IOCD Logo IOCD Logo International Organization
for
Chemical Sciences in Development

About: IOCD's Achievements

IOCD began by recognising why it has been so difficult to pursue chemistry and related sciences in low- and middle-income countries (LMICs) in the past. By the 1980s, many chemists from LMICs had been, or were being, trained in research in universities in high-income countries, but found it difficult to engage in productive and rewarding careers in research in the growing number of university chemistry departments in their home countries. Common problems included lack of access to funds, laboratory supplies and equipment and difficulty in staying abreast of the latest advances in their fields. IOCD's initial response was a twin track approach of active research support and capacity building, achieved through the operation of its scientific working groups (WGs) and analytical service centres.
Impact Of IOCD
Overall, the impact of IOCD has been to help highlight the importance of the chemical sciences as contributors to development; to raise the profile of the field and its practitioners; to initiate, promote or sustain a number of technical, managerial, policy and collaborative networks and projects advancing chemical sciences in LMICs; and to contribute to vital resources for teaching, learning and research.
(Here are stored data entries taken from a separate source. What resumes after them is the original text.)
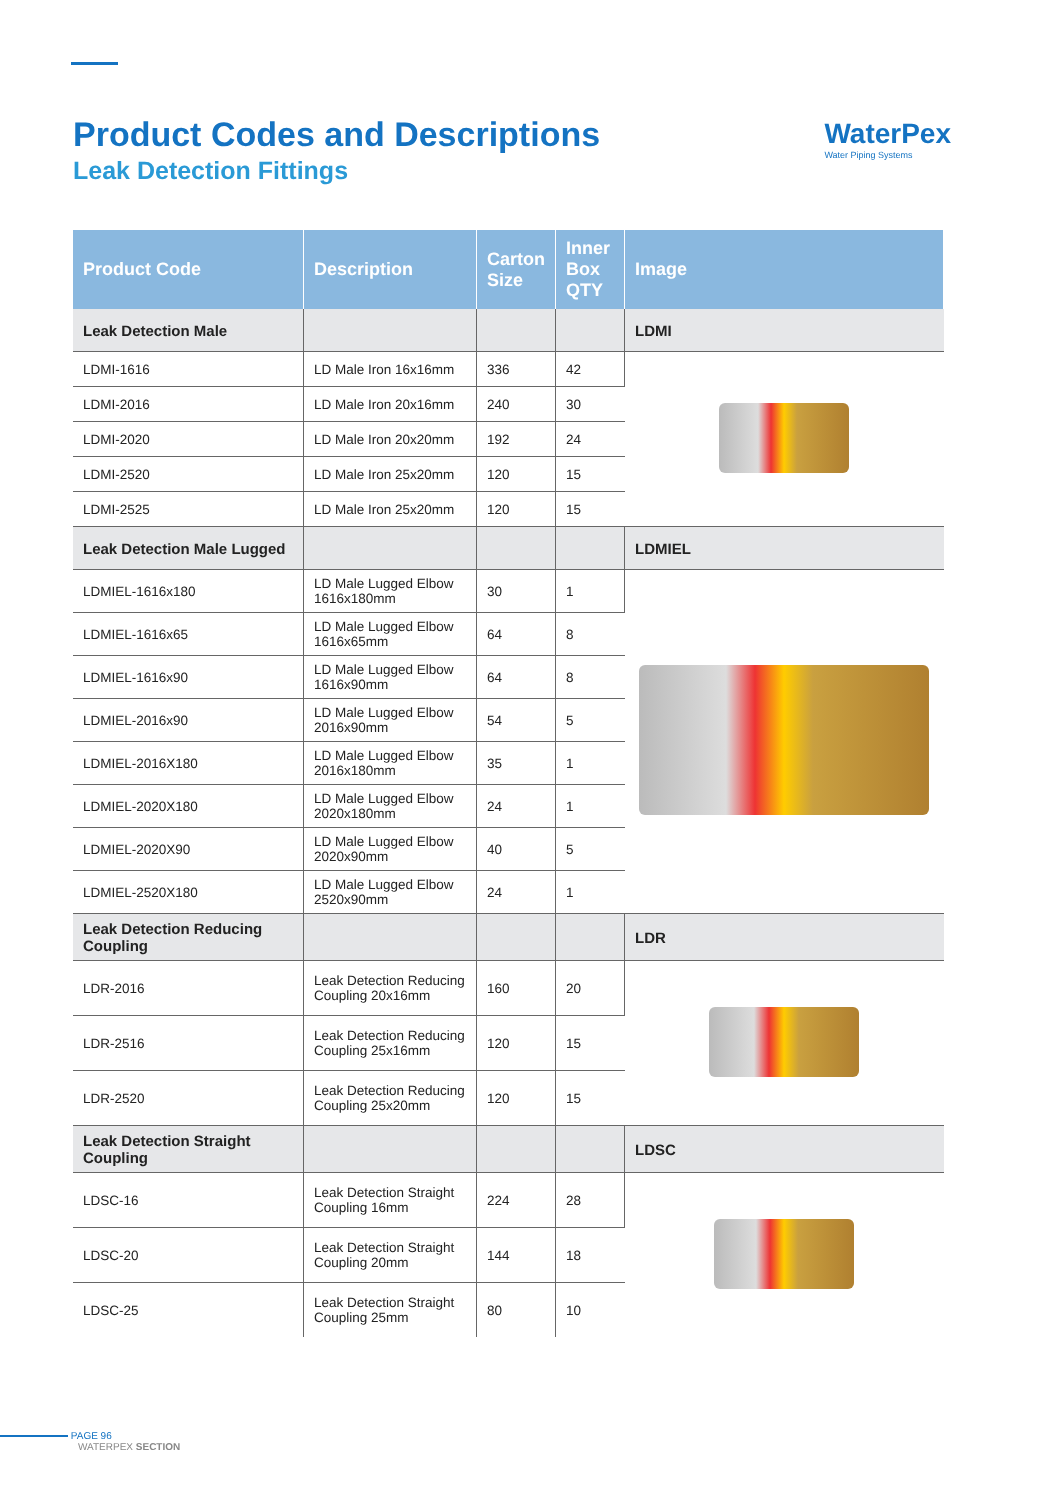Product Codes and Descriptions
Leak Detection Fittings
WaterPex
Water Piping Systems
| Product Code | Description | Carton Size | Inner Box QTY | Image |
| --- | --- | --- | --- | --- |
| Leak Detection Male | | | | LDMI |
| LDMI-1616 | LD Male Iron 16x16mm | 336 | 42 | |
| LDMI-2016 | LD Male Iron 20x16mm | 240 | 30 | |
| LDMI-2020 | LD Male Iron 20x20mm | 192 | 24 | |
| LDMI-2520 | LD Male Iron 25x20mm | 120 | 15 | |
| LDMI-2525 | LD Male Iron 25x20mm | 120 | 15 | |
| Leak Detection Male Lugged | | | | LDMIEL |
| LDMIEL-1616x180 | LD Male Lugged Elbow 1616x180mm | 30 | 1 | |
| LDMIEL-1616x65 | LD Male Lugged Elbow 1616x65mm | 64 | 8 | |
| LDMIEL-1616x90 | LD Male Lugged Elbow 1616x90mm | 64 | 8 | |
| LDMIEL-2016x90 | LD Male Lugged Elbow 2016x90mm | 54 | 5 | |
| LDMIEL-2016X180 | LD Male Lugged Elbow 2016x180mm | 35 | 1 | |
| LDMIEL-2020X180 | LD Male Lugged Elbow 2020x180mm | 24 | 1 | |
| LDMIEL-2020X90 | LD Male Lugged Elbow 2020x90mm | 40 | 5 | |
| LDMIEL-2520X180 | LD Male Lugged Elbow 2520x90mm | 24 | 1 | |
| Leak Detection Reducing Coupling | | | | LDR |
| LDR-2016 | Leak Detection Reducing Coupling 20x16mm | 160 | 20 | |
| LDR-2516 | Leak Detection Reducing Coupling 25x16mm | 120 | 15 | |
| LDR-2520 | Leak Detection Reducing Coupling 25x20mm | 120 | 15 | |
| Leak Detection Straight Coupling | | | | LDSC |
| LDSC-16 | Leak Detection Straight Coupling 16mm | 224 | 28 | |
| LDSC-20 | Leak Detection Straight Coupling 20mm | 144 | 18 | |
| LDSC-25 | Leak Detection Straight Coupling 25mm | 80 | 10 | |
PAGE 96
WATERPEX SECTION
IOCD has a strong record of achievement in its first 30 years:
  • As the first international NGO specifically devoted to enhancing the role of the chemical sciences in development, IOCD helped raise awareness of the importance of the field at national and international levels and the profile of chemists and their contributions to development in LMICs. This was aided by success in attracting prominent chemists to IOCD's cause, including the Presidents (two Nobel laureates), Council (included four additional Nobel laureates) and WG leaders and members.
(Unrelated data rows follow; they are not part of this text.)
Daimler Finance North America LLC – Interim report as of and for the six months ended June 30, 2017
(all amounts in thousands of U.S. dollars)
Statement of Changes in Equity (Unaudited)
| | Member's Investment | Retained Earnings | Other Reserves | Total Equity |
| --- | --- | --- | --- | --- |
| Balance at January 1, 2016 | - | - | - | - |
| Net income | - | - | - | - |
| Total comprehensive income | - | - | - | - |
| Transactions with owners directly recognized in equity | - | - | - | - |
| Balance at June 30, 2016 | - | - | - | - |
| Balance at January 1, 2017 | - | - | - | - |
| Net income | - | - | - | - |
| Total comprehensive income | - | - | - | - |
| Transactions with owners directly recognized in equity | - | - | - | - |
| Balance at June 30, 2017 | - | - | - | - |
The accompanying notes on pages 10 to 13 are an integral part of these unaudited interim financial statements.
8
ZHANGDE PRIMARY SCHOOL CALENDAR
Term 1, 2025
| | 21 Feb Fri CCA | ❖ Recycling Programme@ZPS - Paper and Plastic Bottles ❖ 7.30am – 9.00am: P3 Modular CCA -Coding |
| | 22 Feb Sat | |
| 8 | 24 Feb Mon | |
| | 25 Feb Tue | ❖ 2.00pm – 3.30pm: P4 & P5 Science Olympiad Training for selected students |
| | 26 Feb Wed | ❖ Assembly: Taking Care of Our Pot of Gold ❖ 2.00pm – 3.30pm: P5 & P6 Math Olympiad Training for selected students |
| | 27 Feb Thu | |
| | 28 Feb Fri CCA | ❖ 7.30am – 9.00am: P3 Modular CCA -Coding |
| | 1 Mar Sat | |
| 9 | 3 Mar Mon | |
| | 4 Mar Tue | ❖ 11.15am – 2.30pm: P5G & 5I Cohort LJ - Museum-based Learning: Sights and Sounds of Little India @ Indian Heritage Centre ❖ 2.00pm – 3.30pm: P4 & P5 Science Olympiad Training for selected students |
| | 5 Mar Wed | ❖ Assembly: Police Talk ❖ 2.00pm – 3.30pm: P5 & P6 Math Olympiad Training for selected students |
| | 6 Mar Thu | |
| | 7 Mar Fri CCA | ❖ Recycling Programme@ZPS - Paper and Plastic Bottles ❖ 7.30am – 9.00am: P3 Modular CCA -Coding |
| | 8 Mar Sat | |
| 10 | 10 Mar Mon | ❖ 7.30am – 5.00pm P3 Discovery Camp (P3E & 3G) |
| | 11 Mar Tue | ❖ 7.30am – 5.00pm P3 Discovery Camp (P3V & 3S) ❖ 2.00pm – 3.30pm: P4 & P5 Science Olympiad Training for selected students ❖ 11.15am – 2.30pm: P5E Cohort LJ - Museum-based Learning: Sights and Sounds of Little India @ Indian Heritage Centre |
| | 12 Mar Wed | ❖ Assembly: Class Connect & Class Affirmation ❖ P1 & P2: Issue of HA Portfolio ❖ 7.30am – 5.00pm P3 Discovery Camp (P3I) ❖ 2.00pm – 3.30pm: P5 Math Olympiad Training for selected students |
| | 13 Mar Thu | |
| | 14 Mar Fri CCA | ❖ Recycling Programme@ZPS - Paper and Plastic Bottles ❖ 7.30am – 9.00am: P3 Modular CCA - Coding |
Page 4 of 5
  • The early work by the Male Fertility Regulation and Tropical Diseases WGs was valued by international partners (including the two World Health Organization Special Programmes for research in fertility regulation and tropical diseases; UN Population Fund, Walter Reed Army Institute; and USA CONRAD programme) and helped raise awareness of these neglected areas while providing LMIC synthesis groups opportunities to undertake medicinal chemistry.
  • The later WGs in the areas of medicinal chemistry, natural products, the environment and bioprospecting made important contributions to training, capacity building and networking, attracting support and collaboration from international agencies such as the International Union of Pure and Applied Chemistry (IUPAC) and from the private sector. The work to enhance LMIC capacities and develop national frameworks for sustainable, ethical bioprospecting has impacted on policy making.
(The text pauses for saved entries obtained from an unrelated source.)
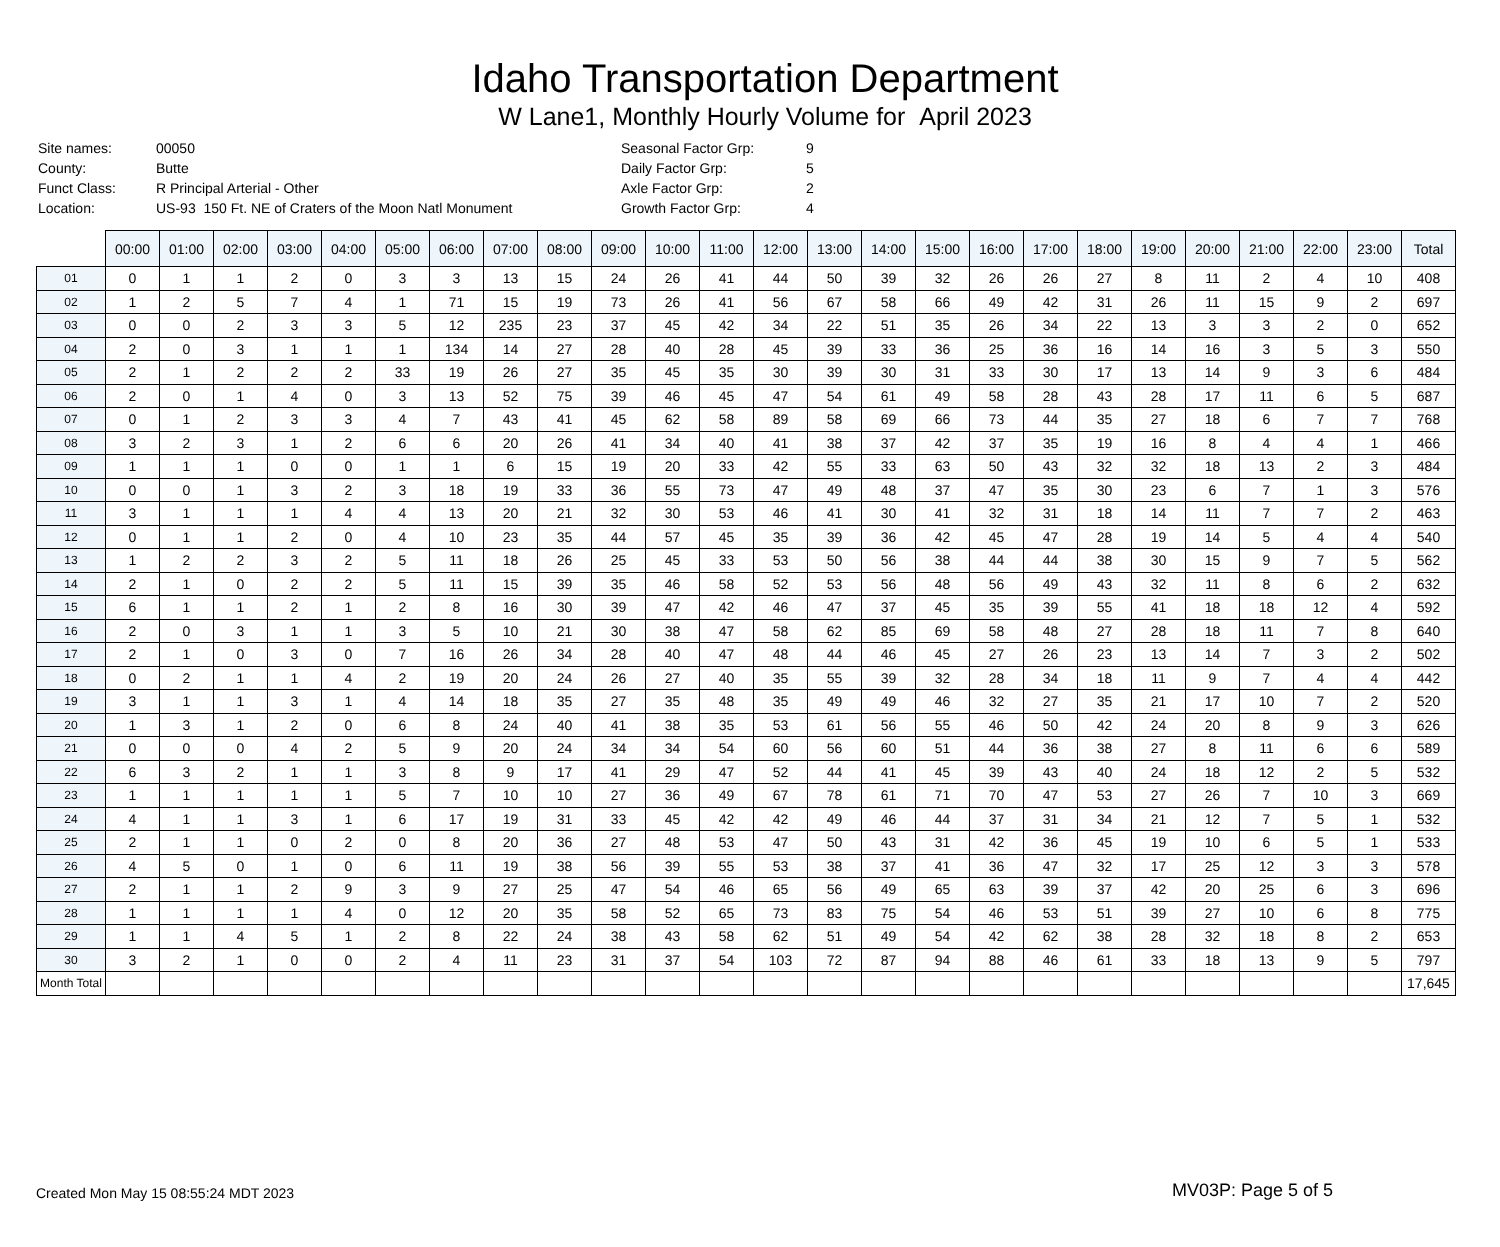Idaho Transportation Department
W Lane1, Monthly Hourly Volume for April 2023
| Site names: | 00050 |
| County: | Butte |
| Funct Class: | R Principal Arterial - Other |
| Location: | US-93 150 Ft. NE of Craters of the Moon Natl Monument |
| Seasonal Factor Grp: | 9 |
| Daily Factor Grp: | 5 |
| Axle Factor Grp: | 2 |
| Growth Factor Grp: | 4 |
| | 00:00 | 01:00 | 02:00 | 03:00 | 04:00 | 05:00 | 06:00 | 07:00 | 08:00 | 09:00 | 10:00 | 11:00 | 12:00 | 13:00 | 14:00 | 15:00 | 16:00 | 17:00 | 18:00 | 19:00 | 20:00 | 21:00 | 22:00 | 23:00 | Total |
| --- | --- | --- | --- | --- | --- | --- | --- | --- | --- | --- | --- | --- | --- | --- | --- | --- | --- | --- | --- | --- | --- | --- | --- | --- | --- |
| 01 | 0 | 1 | 1 | 2 | 0 | 3 | 3 | 13 | 15 | 24 | 26 | 41 | 44 | 50 | 39 | 32 | 26 | 26 | 27 | 8 | 11 | 2 | 4 | 10 | 408 |
| 02 | 1 | 2 | 5 | 7 | 4 | 1 | 71 | 15 | 19 | 73 | 26 | 41 | 56 | 67 | 58 | 66 | 49 | 42 | 31 | 26 | 11 | 15 | 9 | 2 | 697 |
| 03 | 0 | 0 | 2 | 3 | 3 | 5 | 12 | 235 | 23 | 37 | 45 | 42 | 34 | 22 | 51 | 35 | 26 | 34 | 22 | 13 | 3 | 3 | 2 | 0 | 652 |
| 04 | 2 | 0 | 3 | 1 | 1 | 1 | 134 | 14 | 27 | 28 | 40 | 28 | 45 | 39 | 33 | 36 | 25 | 36 | 16 | 14 | 16 | 3 | 5 | 3 | 550 |
| 05 | 2 | 1 | 2 | 2 | 2 | 33 | 19 | 26 | 27 | 35 | 45 | 35 | 30 | 39 | 30 | 31 | 33 | 30 | 17 | 13 | 14 | 9 | 3 | 6 | 484 |
| 06 | 2 | 0 | 1 | 4 | 0 | 3 | 13 | 52 | 75 | 39 | 46 | 45 | 47 | 54 | 61 | 49 | 58 | 28 | 43 | 28 | 17 | 11 | 6 | 5 | 687 |
| 07 | 0 | 1 | 2 | 3 | 3 | 4 | 7 | 43 | 41 | 45 | 62 | 58 | 89 | 58 | 69 | 66 | 73 | 44 | 35 | 27 | 18 | 6 | 7 | 7 | 768 |
| 08 | 3 | 2 | 3 | 1 | 2 | 6 | 6 | 20 | 26 | 41 | 34 | 40 | 41 | 38 | 37 | 42 | 37 | 35 | 19 | 16 | 8 | 4 | 4 | 1 | 466 |
| 09 | 1 | 1 | 1 | 0 | 0 | 1 | 1 | 6 | 15 | 19 | 20 | 33 | 42 | 55 | 33 | 63 | 50 | 43 | 32 | 32 | 18 | 13 | 2 | 3 | 484 |
| 10 | 0 | 0 | 1 | 3 | 2 | 3 | 18 | 19 | 33 | 36 | 55 | 73 | 47 | 49 | 48 | 37 | 47 | 35 | 30 | 23 | 6 | 7 | 1 | 3 | 576 |
| 11 | 3 | 1 | 1 | 1 | 4 | 4 | 13 | 20 | 21 | 32 | 30 | 53 | 46 | 41 | 30 | 41 | 32 | 31 | 18 | 14 | 11 | 7 | 7 | 2 | 463 |
| 12 | 0 | 1 | 1 | 2 | 0 | 4 | 10 | 23 | 35 | 44 | 57 | 45 | 35 | 39 | 36 | 42 | 45 | 47 | 28 | 19 | 14 | 5 | 4 | 4 | 540 |
| 13 | 1 | 2 | 2 | 3 | 2 | 5 | 11 | 18 | 26 | 25 | 45 | 33 | 53 | 50 | 56 | 38 | 44 | 44 | 38 | 30 | 15 | 9 | 7 | 5 | 562 |
| 14 | 2 | 1 | 0 | 2 | 2 | 5 | 11 | 15 | 39 | 35 | 46 | 58 | 52 | 53 | 56 | 48 | 56 | 49 | 43 | 32 | 11 | 8 | 6 | 2 | 632 |
| 15 | 6 | 1 | 1 | 2 | 1 | 2 | 8 | 16 | 30 | 39 | 47 | 42 | 46 | 47 | 37 | 45 | 35 | 39 | 55 | 41 | 18 | 18 | 12 | 4 | 592 |
| 16 | 2 | 0 | 3 | 1 | 1 | 3 | 5 | 10 | 21 | 30 | 38 | 47 | 58 | 62 | 85 | 69 | 58 | 48 | 27 | 28 | 18 | 11 | 7 | 8 | 640 |
| 17 | 2 | 1 | 0 | 3 | 0 | 7 | 16 | 26 | 34 | 28 | 40 | 47 | 48 | 44 | 46 | 45 | 27 | 26 | 23 | 13 | 14 | 7 | 3 | 2 | 502 |
| 18 | 0 | 2 | 1 | 1 | 4 | 2 | 19 | 20 | 24 | 26 | 27 | 40 | 35 | 55 | 39 | 32 | 28 | 34 | 18 | 11 | 9 | 7 | 4 | 4 | 442 |
| 19 | 3 | 1 | 1 | 3 | 1 | 4 | 14 | 18 | 35 | 27 | 35 | 48 | 35 | 49 | 49 | 46 | 32 | 27 | 35 | 21 | 17 | 10 | 7 | 2 | 520 |
| 20 | 1 | 3 | 1 | 2 | 0 | 6 | 8 | 24 | 40 | 41 | 38 | 35 | 53 | 61 | 56 | 55 | 46 | 50 | 42 | 24 | 20 | 8 | 9 | 3 | 626 |
| 21 | 0 | 0 | 0 | 4 | 2 | 5 | 9 | 20 | 24 | 34 | 34 | 54 | 60 | 56 | 60 | 51 | 44 | 36 | 38 | 27 | 8 | 11 | 6 | 6 | 589 |
| 22 | 6 | 3 | 2 | 1 | 1 | 3 | 8 | 9 | 17 | 41 | 29 | 47 | 52 | 44 | 41 | 45 | 39 | 43 | 40 | 24 | 18 | 12 | 2 | 5 | 532 |
| 23 | 1 | 1 | 1 | 1 | 1 | 5 | 7 | 10 | 10 | 27 | 36 | 49 | 67 | 78 | 61 | 71 | 70 | 47 | 53 | 27 | 26 | 7 | 10 | 3 | 669 |
| 24 | 4 | 1 | 1 | 3 | 1 | 6 | 17 | 19 | 31 | 33 | 45 | 42 | 42 | 49 | 46 | 44 | 37 | 31 | 34 | 21 | 12 | 7 | 5 | 1 | 532 |
| 25 | 2 | 1 | 1 | 0 | 2 | 0 | 8 | 20 | 36 | 27 | 48 | 53 | 47 | 50 | 43 | 31 | 42 | 36 | 45 | 19 | 10 | 6 | 5 | 1 | 533 |
| 26 | 4 | 5 | 0 | 1 | 0 | 6 | 11 | 19 | 38 | 56 | 39 | 55 | 53 | 38 | 37 | 41 | 36 | 47 | 32 | 17 | 25 | 12 | 3 | 3 | 578 |
| 27 | 2 | 1 | 1 | 2 | 9 | 3 | 9 | 27 | 25 | 47 | 54 | 46 | 65 | 56 | 49 | 65 | 63 | 39 | 37 | 42 | 20 | 25 | 6 | 3 | 696 |
| 28 | 1 | 1 | 1 | 1 | 4 | 0 | 12 | 20 | 35 | 58 | 52 | 65 | 73 | 83 | 75 | 54 | 46 | 53 | 51 | 39 | 27 | 10 | 6 | 8 | 775 |
| 29 | 1 | 1 | 4 | 5 | 1 | 2 | 8 | 22 | 24 | 38 | 43 | 58 | 62 | 51 | 49 | 54 | 42 | 62 | 38 | 28 | 32 | 18 | 8 | 2 | 653 |
| 30 | 3 | 2 | 1 | 0 | 0 | 2 | 4 | 11 | 23 | 31 | 37 | 54 | 103 | 72 | 87 | 94 | 88 | 46 | 61 | 33 | 18 | 13 | 9 | 5 | 797 |
| Month Total | | | | | | | | | | | | | | | | | | | | | | | | | 17,645 |
Created Mon May 15 08:55:24 MDT 2023
MV03P: Page 5 of 5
  • IOCD's analytical services gave essential support to many chemists striving to conduct isolation, structure elucidation and synthesis work in resource-poor settings. Successful localization as NABSA (Network for Analytical and Bioassay Services in Africa) has ensured that national and regional work is being sustained in service provision and in capacity building at individual, institutional and system levels.
  • Contributions have been made to strengthening teaching capacities through the creation and dissemination of web-based open and distance learning materials in organic and medicinal chemistry, donations of books and computers and support for micro-scale laboratory kits which enable science to be taught where resources and chemical supplies are very limited.